Cet ancien membre du gouvernement de Jean-Marc Ayrault a été aux premières loges pendant les débats sur le mariage pour tous en 2013. Les débats avaient été extrêmement tendus après 24 séances à l'Assemblée nationale, sur fond de grandes mobilisations dans la rue contre l'union pour les couples de même sexe.

"J'ai même dû m'interposer entre un député et Christiane Taubira pour qu'elle ne se fasse pas agresser. C'était d'une violence inimaginable. On était bien au-delà d'injures", confie encore Alain Vidalies.

À l'époque, Christian Jacob, le président du groupe de droite, avait appelé à "relativiser" l'événement, qui n'avait fait l'objet d'aucune sanction.

"On avait beaucoup parlé de la fatigue des députés, du fait qu'on était en train de siéger en pleine nuit. Tout ça échauffe les esprits et fait qu'un petit geste va prendre des proportions énormes, qui semblent totalement incompréhensibles à l'extérieur de l'hémicycle", décrypte encore Alain Vidalies.

Une précédente majorité de "godillots"

Le contexte politique a également changé depuis les dernières législatives, avec un gouvernement désormais confrontée à une majorité relative et à une gauche, notamment La France insoumise, qui a multiplié par 4 le nombre de membres de son groupe.

"On a peut-être un peu oublié cette ambiance de forte tension, parce qu'entre 2017 et 2022, on avait une atmosphère de députés très godillots", avance l'ancien président de l'Assemblée sous le mandat de Nicolas Sarkozy, Jean-Louis Debré.

"Tous les projets de loi très symboliques suscitent toujours beaucoup de passion. C'est le jeu et parfois ça peut même aller sur un terrain très personnel", avance encore l'ancien ministre de droite.

Des députés "entrepreneurs d'eux-mêmes"

L'ex-locataire du perchoir, Claude Bartolone, insiste, lui sur la présence massive de nouveau députés pour comprendre la multiplication des coups d'éclat. 302 élus ont fait leurs premiers pas à l'Assemblée nationale en juin dernier, principalement issus des rangs du RN et de LFI.

"On a désormais beaucoup de députés entrepreneurs d'eux-mêmes, qui cherchent à faire le buzz, le clash. Ça joue sur le niveau des échanges, qui me semblent plus dans l'invective et moins dans l'argumentation", avance-t-il.

"On surjoue l'indignation"

Claude Bartolone pointe également du doigt des présidents de groupe avec une autorité moindre qu'auparavant sur les députés, entraînant "des députés qui peuvent s'asseoir sur les consignes de leur collègue".

Certains parlementaires rappellent également la dimension théâtrale des passes d'armes dans l'hémicycle qui a gagné en importance avec les réseaux et les chaînes d'information.
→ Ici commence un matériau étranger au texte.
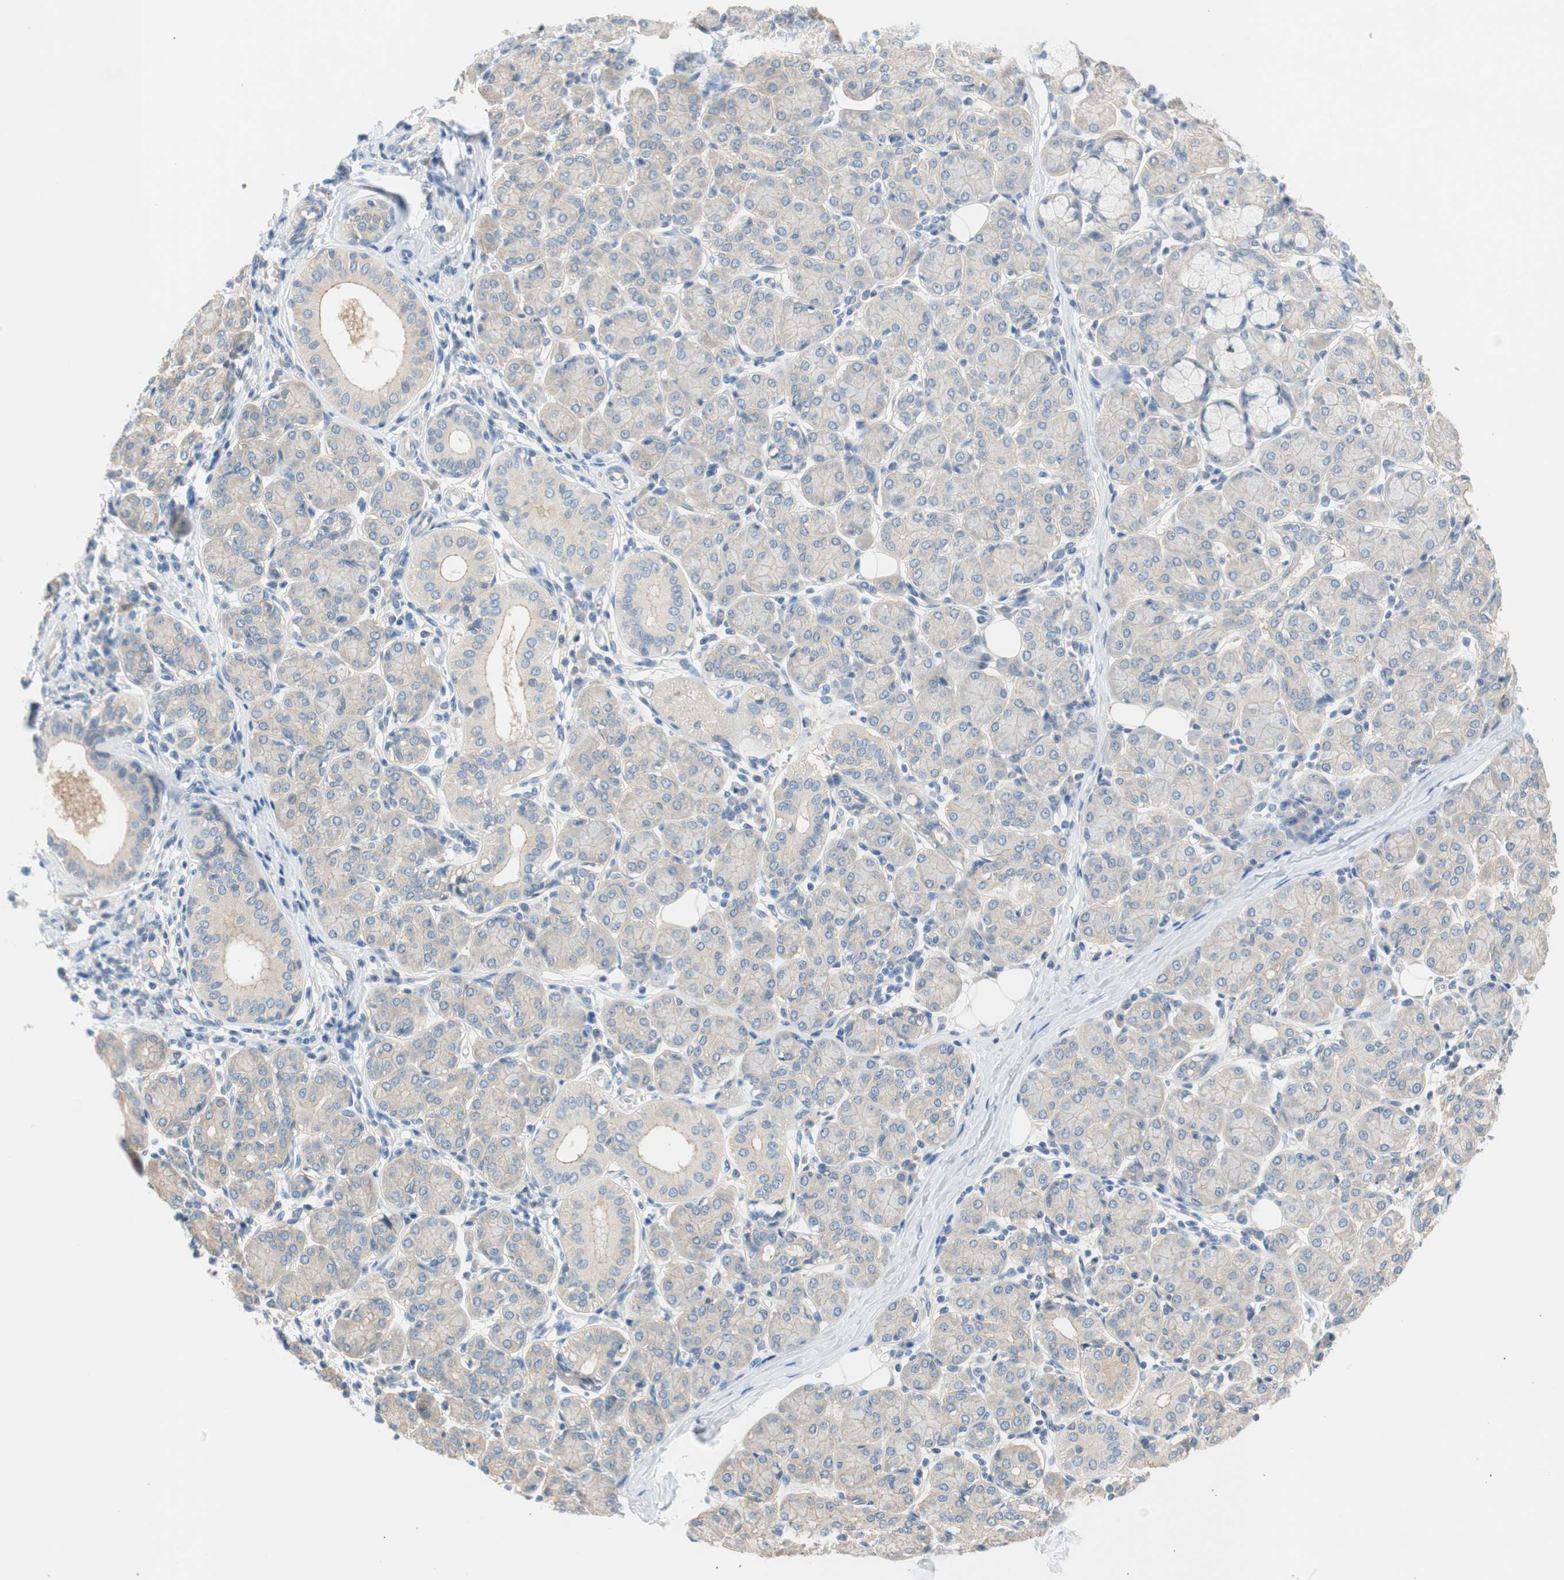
{"staining": {"intensity": "weak", "quantity": "<25%", "location": "cytoplasmic/membranous"}, "tissue": "salivary gland", "cell_type": "Glandular cells", "image_type": "normal", "snomed": [{"axis": "morphology", "description": "Normal tissue, NOS"}, {"axis": "morphology", "description": "Inflammation, NOS"}, {"axis": "topography", "description": "Lymph node"}, {"axis": "topography", "description": "Salivary gland"}], "caption": "IHC of unremarkable human salivary gland exhibits no staining in glandular cells. Brightfield microscopy of immunohistochemistry (IHC) stained with DAB (brown) and hematoxylin (blue), captured at high magnification.", "gene": "GLUL", "patient": {"sex": "male", "age": 3}}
"Parfois, on n'est pas vraiment choqué, mais on surjoue l'indignation pour faire de belles images. Avant, seuls les députés entendaient parler du grabuge", juge ainsi un vieux briscard du Parlement.

Ne plus savoir "arrondir les angles" à la buvette

L'habitude d'arrondir les angles après de vives discussions à l'Assemblée nationale à la buvette ou dans les couloirs semble également se perdre. Avec un exemple pour Jean-Louis Debré: celui de la passe d'armes entre Christine Boutin et Lionel Jospin en 1998.

En pleine cohabitation, le Premier ministre avait accusé l'élue de droite d'être "marginale" et "outrancière dans ses propos". Christine Boutin avait pris la parole la même semaine à la tribune pendant plus de 5 heures pour dire son opposition à la réforme du PACS alors en débat à l'Assemblée nationale.

Face à ces propos, la députée avait alors fondu en larmes devant tout l'hémicycle avant de se lever pour tenter de venir s'expliquer avec le Premier ministre, finalement interrompue par les huissiers de la séance. Après l'incident, la droite et la gauche avaient échangé en coulisses autour d'un verre, permettant de calmer le jeu.

"La buvette de l'Assemblée nationale est toujours bien encombrée pour se détendre", sourit cependant un député Renaissance. Sans vraiment parvenir à faire redescendre la tension d'un cran.